* Required work
In the listing below, find the line holding "3pm to 3:30pm" and the line holding "Berkshire Hathaway - Nancy Rosaler". Write out those two lines and all lines between, exactly, and nothing more.

************

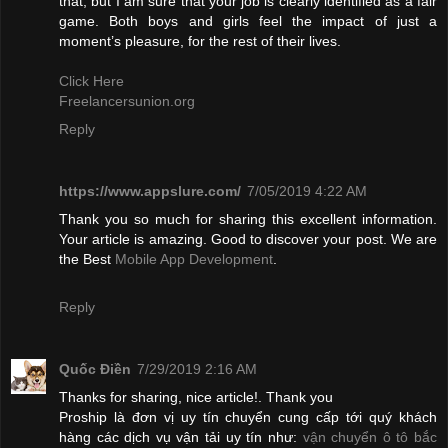
that, but I am sure that your job is clearly identified as a fair
game. Both boys and girls feel the impact of just a
moment’s pleasure, for the rest of their lives.
Click Here
Freelancersunion.org
Reply
https://www.appslure.com/
7/05/2019 4:22 AM
Thank you so much for sharing this excellent information.
Your article is amazing. Good to discover your post. We are
the Best
Mobile App Development
.
Reply
Quốc Điền
7/29/2019 2:16 AM
Thanks for sharing, nice article!. Thank you
Proship là đơn vị uy tín chuyển cung cấp tới quý khách
hàng các dịch vụ vận tải uy tín như:
vận chuyển ô tô bắc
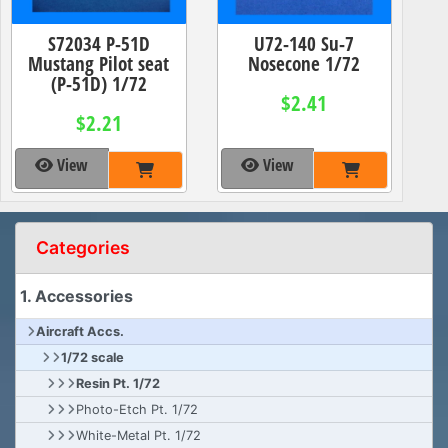
S72034 P-51D
U72-140 Su-7
Mustang Pilot seat
Nosecone 1/72
(P-51D) 1/72
$2.41
$2.21
View
View
Categories
1. Accessories
Aircraft Accs.
1/72 scale
Resin Pt. 1/72
Photo-Etch Pt. 1/72
White-Metal Pt. 1/72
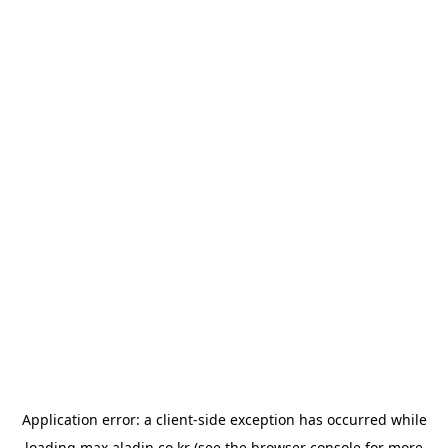
Application error: a
client
-side exception has occurred while
loading
max.aladin.co.kr
(see the
browser console
for more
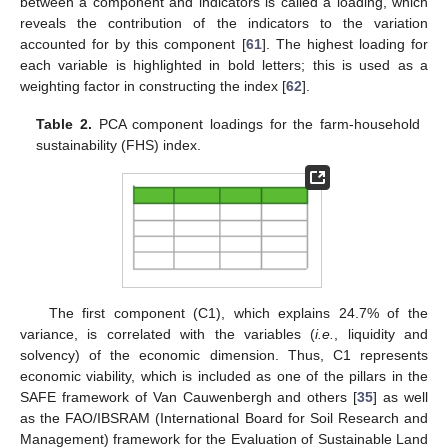
between a component and indicators is called a loading, which
reveals the contribution of the indicators to the variation
accounted for by this component [
61
]. The highest loading for
each variable is highlighted in bold letters; this is used as a
weighting factor in constructing the index [
62
].
Table 2.
PCA component loadings for the farm-household
sustainability (FHS) index.
The first component (C1), which explains 24.7% of the
variance, is correlated with the variables (
i.e.
, liquidity and
solvency) of the economic dimension. Thus, C1 represents
economic viability, which is included as one of the pillars in the
SAFE framework of Van Cauwenbergh and others [
35
] as well
as the FAO/IBSRAM (International Board for Soil Research and
Management) framework for the Evaluation of Sustainable Land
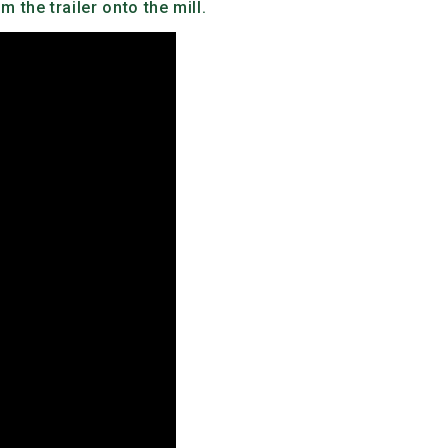
 the trailer onto the mill.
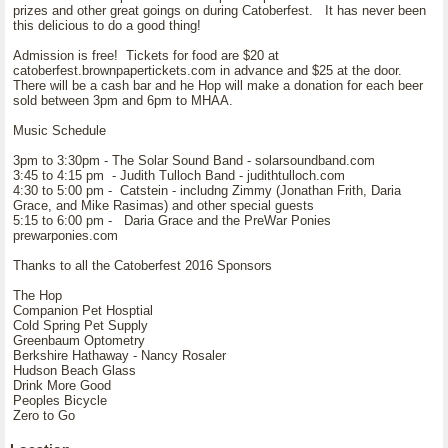
prizes and other great goings on during Catoberfest. It has never been
this delicious to do a good thing!
Admission is free! Tickets for food are $20 at
catoberfest.brownpapertickets.com in advance and $25 at the door.
There will be a cash bar and he Hop will make a donation for each beer
sold between 3pm and 6pm to MHAA.
Music Schedule
3pm to 3:30pm - The Solar Sound Band - solarsoundband.com
3:45 to 4:15 pm - Judith Tulloch Band - judithtulloch.com
4:30 to 5:00 pm - Catstein - includng Zimmy (Jonathan Frith, Daria
Grace, and Mike Rasimas) and other special guests
5:15 to 6:00 pm - Daria Grace and the PreWar Ponies
prewarponies.com
Thanks to all the Catoberfest 2016 Sponsors
The Hop
Companion Pet Hosptial
Cold Spring Pet Supply
Greenbaum Optometry
Berkshire Hathaway - Nancy Rosaler
Hudson Beach Glass
Drink More Good
Peoples Bicycle
Zero to Go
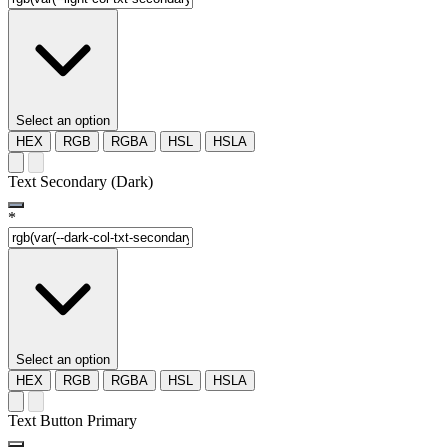
Select an option
HEX
RGB
RGBA
HSL
HSLA
Text Secondary (Dark)
*
Select an option
HEX
RGB
RGBA
HSL
HSLA
Text Button Primary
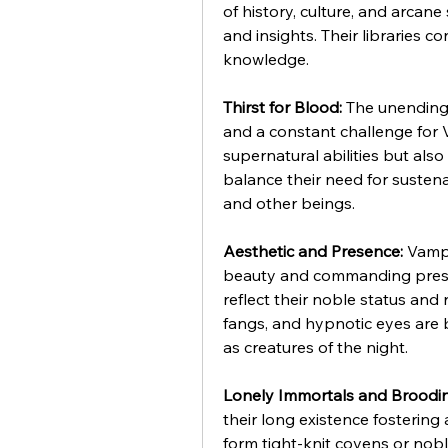
of history, culture, and arcane
and insights. Their libraries c
knowledge.
Thirst for Blood:
 The unending
and a constant challenge for V
supernatural abilities but also
balance their need for sustena
and other beings.
Aesthetic and Presence:
 Vampi
beauty and commanding presen
reflect their noble status and 
fangs, and hypnotic eyes are b
as creatures of the night.
Lonely Immortals and Broodi
their long existence fostering 
form tight-knit covens or nobl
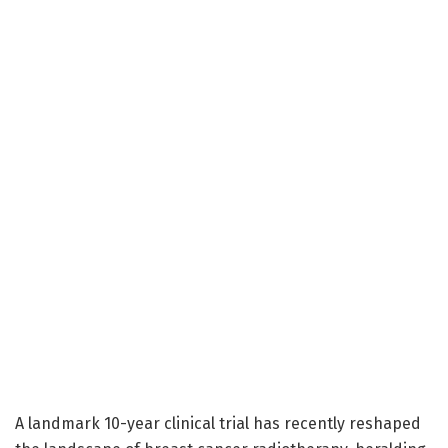
A landmark 10-year clinical trial has recently reshaped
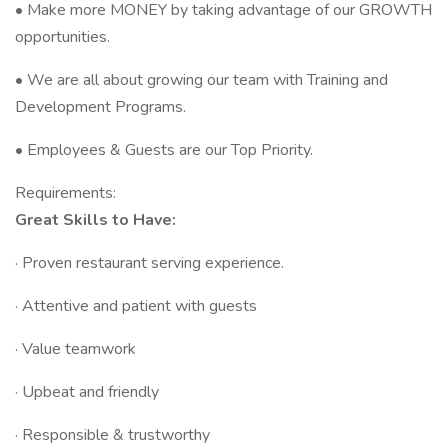
• Make more MONEY by taking advantage of our GROWTH
opportunities.
• We are all about growing our team with Training and
Development Programs.
• Employees & Guests are our Top Priority.
Requirements:
Great Skills to Have:
· Proven restaurant serving experience.
· Attentive and patient with guests
· Value teamwork
· Upbeat and friendly
· Responsible & trustworthy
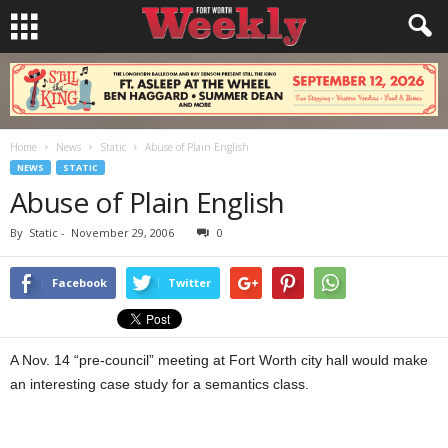
Home
News
Static
Abuse of Plain English
NEWS
STATIC
Abuse of Plain English
By
Static
-
November 29, 2006
0
Facebook
Twitter
A Nov. 14 “pre-council” meeting at Fort Worth city hall would make
an interesting case study for a semantics class.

************

* Response area
3pm to 3:30pm - The Solar Sound Band - solarsoundband.com
3:45 to 4:15 pm - Judith Tulloch Band - judithtulloch.com
4:30 to 5:00 pm - Catstein - includng Zimmy (Jonathan Frith, Daria
Grace, and Mike Rasimas) and other special guests
5:15 to 6:00 pm - Daria Grace and the PreWar Ponies
prewarponies.com
Thanks to all the Catoberfest 2016 Sponsors
The Hop
Companion Pet Hosptial
Cold Spring Pet Supply
Greenbaum Optometry
Berkshire Hathaway - Nancy Rosaler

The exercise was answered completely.